Conservation covenants are becoming a popular conservation mechanism in Australia to complement the public protected area system. Organisations like Bush Heritage and the Australian Wildlife Conservancy are built on these covenants. The Queensland Government has committed to add 12 million hectares of land to the reserve system by 2020. Only one-third is being added to the national parks system; the remaining eight million hectares will come from other land including Nature Refuges, a type of covenant.
Covenants are binding. They restrict not only how the current landholders uses the land, but how future landholders use it too. So you might think private protected areas are secure mechanisms for long-term biodiversity protection. Yet, in all states of Australia, conservation covenants are not exempt from mining activities. Legal rights to the topsoil and to minerals below the soil are held by different people; because of this, the security of private protected areas is not a given.
Let’s say the landholder signs a covenant and thereby restricts their topsoil rights to conserve the biodiversity of the property. In this situation the government can still exercise their mineral rights. If the government does exercise their mineral rights, they create an inequitable distribution of the costs and benefits. The landholder pays to maintain biodiversity on behalf of the government and community. But the landholder does not personally derive any ongoing benefits of mineral extraction; the government and third parties get all the benefit.

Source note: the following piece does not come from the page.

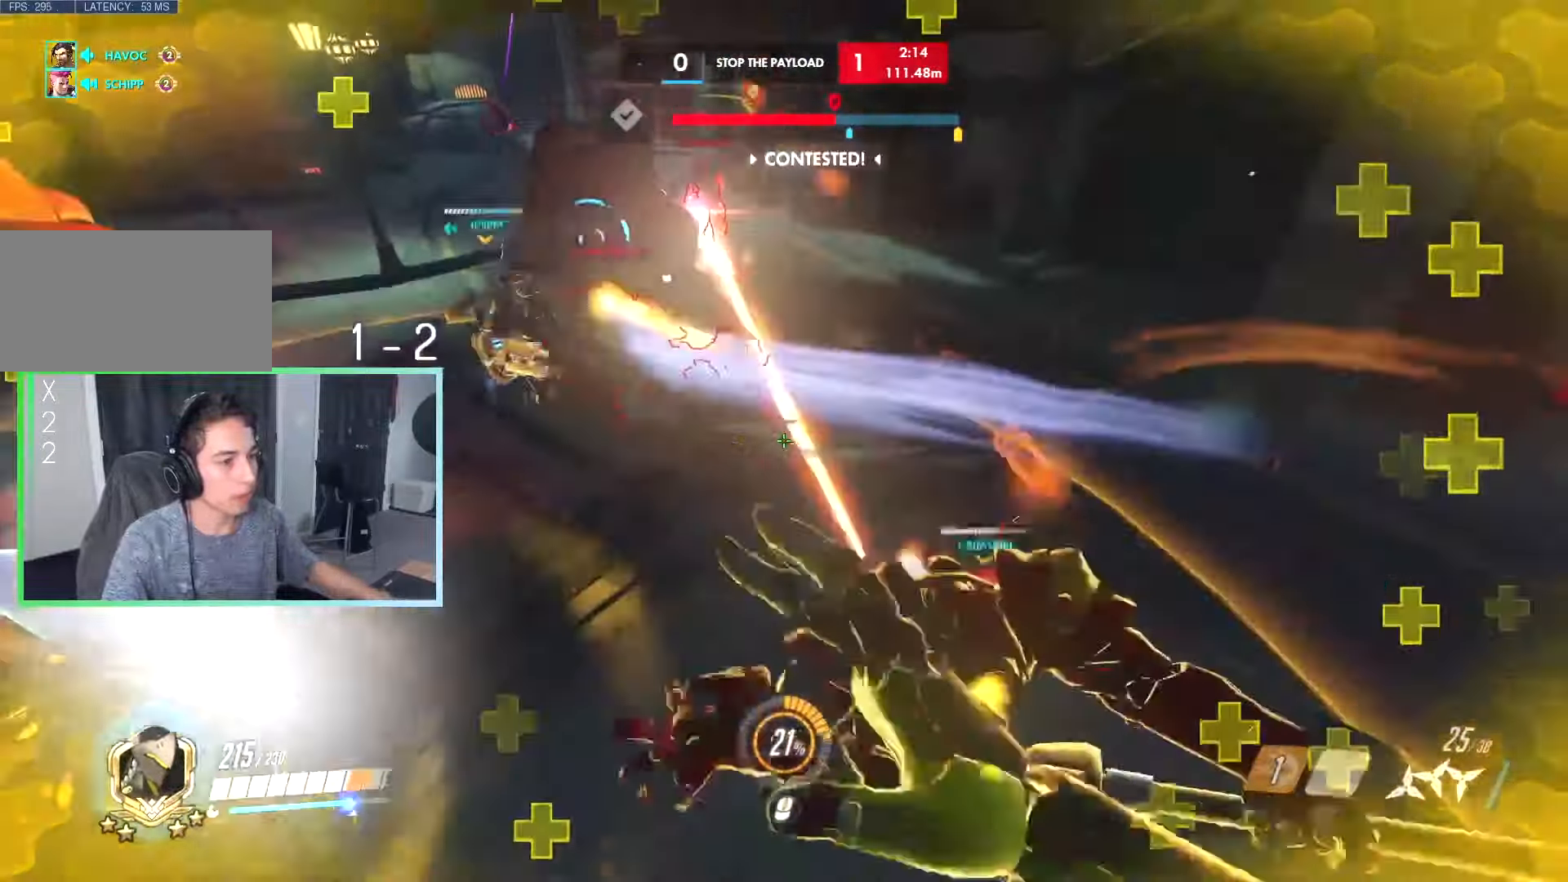
{"keys": ["w"], "events": [[17, "d", "up"], [67, "a", "down"], [67, "w", "down"], [100, "a", "up"], [150, "a", "down"], [300, "a", "up"]]}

Governments need to choose: mining or conservation
From a conservation perspective, the ecological benefits of the covenant are lessened or negated once there is mining on the land. From a social perspective, landholders might have a reduced willingness to place a covenant on their property in the future if they know it could be threatened by mining. A conservation covenant will only be equitable so long as the landholder and the government both choose to restrict their use rights in favour of conservation over extraction.
The contradictions in government’s conservation and mining policies are becoming clear. This is particularly true in Queensland, where there is a push to both increase mining development and expand the Nature Refuge program.
In Queensland, 149 of the 379 existing Nature Refuges have mineral exploration permits within their boundaries. Notably, ~70% of those exploration permits were approved after the Nature Refuge was gazetted: the Queensland Government knew about the properties’ conservation value and intended use. Waratah Coal’s proposed Galilee (China First) Coal Project would put a “mega” mine on Bimblebox Nature Refuge, an 8,000 ha private protected area gazetted in 2003. If the mine was approved, it would significantly impact the natural values the area was set up to protect.
Can everyone win?
Given Australia is in the midst of a mining boom, what is the likely future of our private protected areas? To protect the legacy of these programs and make sure landholders still want to place covenants on their property, we need to reform the covenant process. Reforms would need to redress potential use conflicts at the start of the process and assure the landholder that their commitment to a covenant is secure.
A possible solution to this problem is to mirror the process used for national parks. In Queensland, for example, the government resolves any conflicting interests in the property at the start of the process so that once the park has been declared its conservation status is secure. If this model was followed, existing interests in the property would be resolved before the conservation covenant was signed. The area would be given temporary conservation status while mineral exploration or extraction permit conflicts are resolved.
Without reform and a stronger commitment from the government to ensure the integrity of conservation covenants, it is easy to envision a future in which the benefits of conservation covenants, and the efforts of private landholders, are eroded by mining interests.